Aloha Air hikes Hawaii interisland fares by $10

By Rick Daysog
Advertiser Staff Writer

Aloha Airlines raised its interisland fares by $10 this week to cope with soaring fuel prices, and rival Hawaiian Airlines is studying its next step.

The fare hike, if it sticks, could mark a turning point in the interisland price war that began in June 2006 when go! airline entered the market with $39 one-way fares.

Aloha "is trying to bring up fares to see if the competition will follow, which is a reasonable thing to do," said local airline industry historian Peter Forman. "They're trying to say let's quit this nonsense of money-losing fares, let's try to at least break even with fares."

Aloha increased ticket prices on most of its interisland flights by $10 Monday, citing the high cost of jet fuel. Hawaiian did not immediately match, but company spokesman Keoni Wagner said the airline is looking at the option.

Upstart go! airline, which kicked off the fare war last year when it cut ticket prices by more than half, declined to comment when asked if it would follow suit.

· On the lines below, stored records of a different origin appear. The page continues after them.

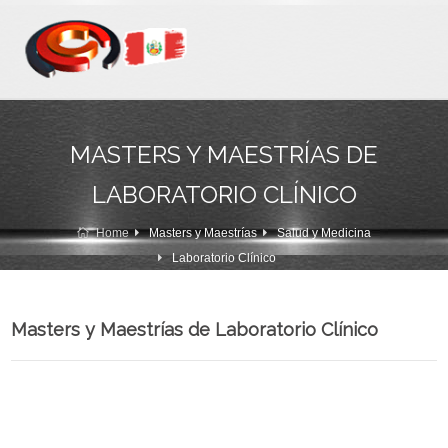
MASTERS Y MAESTRÍAS DE
LABORATORIO CLÍNICO
Home
Masters y Maestrías
Salud y Medicina
Laboratorio Clínico
Masters y Maestrías de Laboratorio Clínico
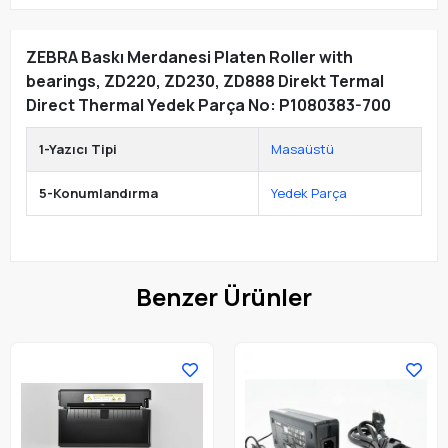
ZEBRA Baskı Merdanesi Platen Roller with
bearings, ZD220, ZD230, ZD888 Direkt Termal
Direct Thermal Yedek Parça No: P1080383-700
1-Yazıcı Tipi
Masaüstü
5-Konumlandırma
Yedek Parça
Benzer Ürünler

Aloha said the fare increase is strictly about fuel costs.

Thom Nulty, Aloha's senior vice president of marketing and sales, said jet fuel prices have more than doubled during the past several years from about $1.25 a gallon to about $2.89 today.

As a result, Aloha's annual fuel expenses have soared from $71.1 million in 2004 to $95.9 million in 2005 and $100.5 million in 2006.

Nulty noted that at $1.25 a gallon, the per-passenger fuel cost is about $8 on an interisland flight that's 70 percent full. At $2.89 a gallon, the per-passenger fuel cost is $18.25, he said.

"It's not about trying to squeeze out an extra profit," he said. "It's about trying to recover the added costs."

This is not the first time that Aloha has looked to raise fares. Earlier this month, Aloha announced that it was raising fares by $5 due to high fuel costs.

But the carrier pulled the fare increase after Hawaiian and go! declined to match.

Nulty, who likened the fare increase to surcharges implemented by shipping companies like Matson Navigation Co., said he hopes competitors will follow this time.

"Everyone is losing substantial amounts of money ... and at some point somebody has to step up and it is us," Nulty said.

"We hope sanity will prevail."

Since go!'s launch in June 2006, fares have dropped by as much as half to about $39. At times, go! has dropped ticket prices to $29, $19 and $9.

In most instances, the fares were matched by Aloha and Hawaiian, which lost about $40 million each in 2006.

A recent study commissioned by Aloha and conducted by Dallas-based Sabre Airline Solutions concluded that Aloha, Hawaiian and go! lose money when they sell interisland tickets below $50.

Honolulu resident Bill Lyster doesn't think that the $10 fare increase will make a difference in whether he travels to the Neighbor Islands. The construction industry consultant said airfares are just one of several expenses that he and his wife look at when they travel. Hotel prices, car rentals and other costs are factors that he looks at when planning trips, he said.

But Lyster said he would rethink future travel plans should interisland fares return to the $70 to $90 levels of two years ago.

"I think it's part of the normal ebb and flow of business," Lyster said of Aloha's $10 fare increase.